**WHAT YOU SHOULD DO**
The records appear below. Report how many of their lines contain the word "Specificity", giving the number alone.
**** GIVEN DATA ****
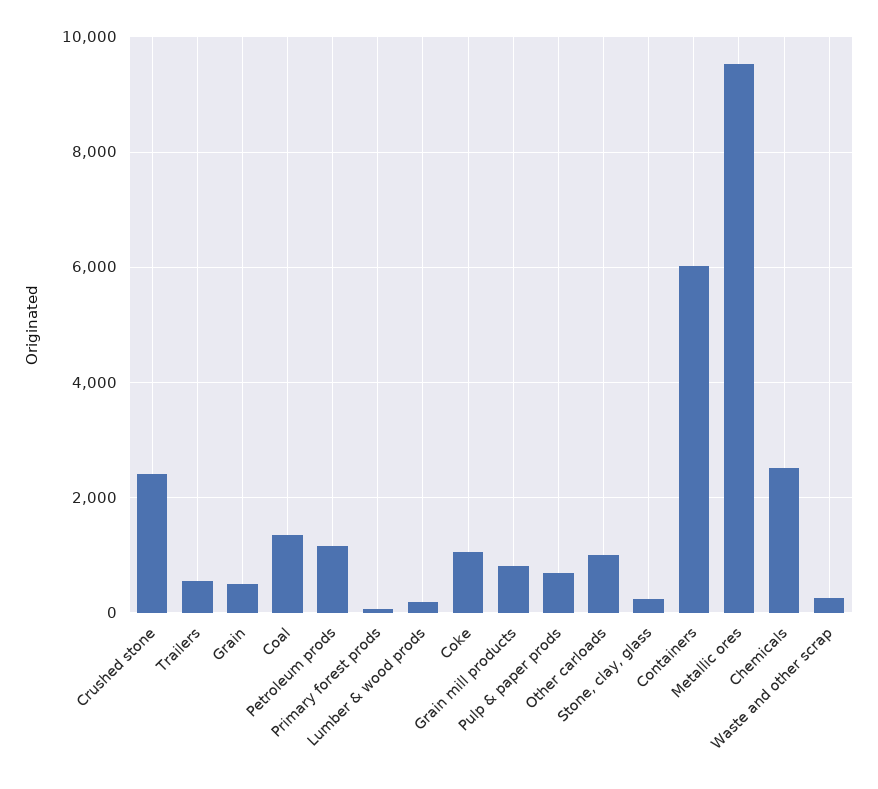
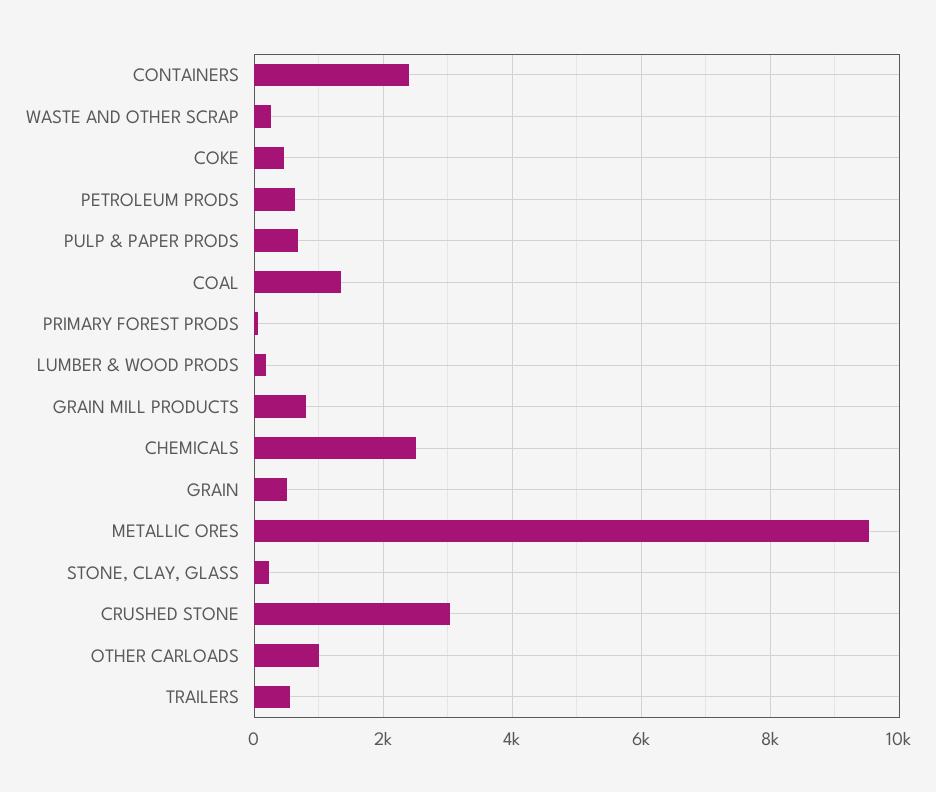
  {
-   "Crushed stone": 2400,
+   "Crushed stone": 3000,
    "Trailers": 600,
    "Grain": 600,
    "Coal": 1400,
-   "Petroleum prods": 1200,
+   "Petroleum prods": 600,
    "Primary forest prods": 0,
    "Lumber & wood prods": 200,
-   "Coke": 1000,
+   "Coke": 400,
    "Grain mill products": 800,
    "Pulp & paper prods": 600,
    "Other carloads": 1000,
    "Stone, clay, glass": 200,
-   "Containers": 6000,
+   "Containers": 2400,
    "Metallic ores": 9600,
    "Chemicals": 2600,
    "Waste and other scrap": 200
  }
****
**** GIVEN DATA ****
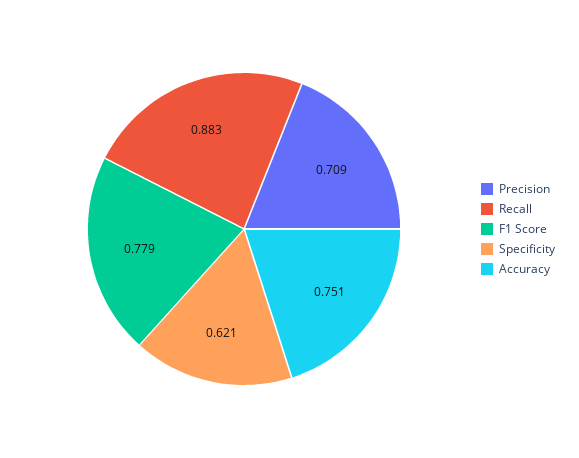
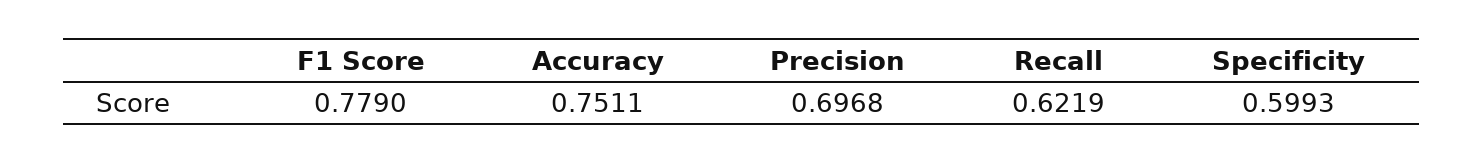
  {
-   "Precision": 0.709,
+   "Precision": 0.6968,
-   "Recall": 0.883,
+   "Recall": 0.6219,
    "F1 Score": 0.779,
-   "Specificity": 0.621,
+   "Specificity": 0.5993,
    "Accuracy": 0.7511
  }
****
**** GIVEN DATA ****
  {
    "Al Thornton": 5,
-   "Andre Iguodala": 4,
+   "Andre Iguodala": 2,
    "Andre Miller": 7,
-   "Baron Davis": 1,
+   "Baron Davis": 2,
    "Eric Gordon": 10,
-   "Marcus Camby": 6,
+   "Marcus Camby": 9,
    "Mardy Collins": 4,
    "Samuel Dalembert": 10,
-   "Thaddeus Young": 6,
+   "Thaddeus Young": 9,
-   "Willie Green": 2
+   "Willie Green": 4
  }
****
**TASK RESULT**
2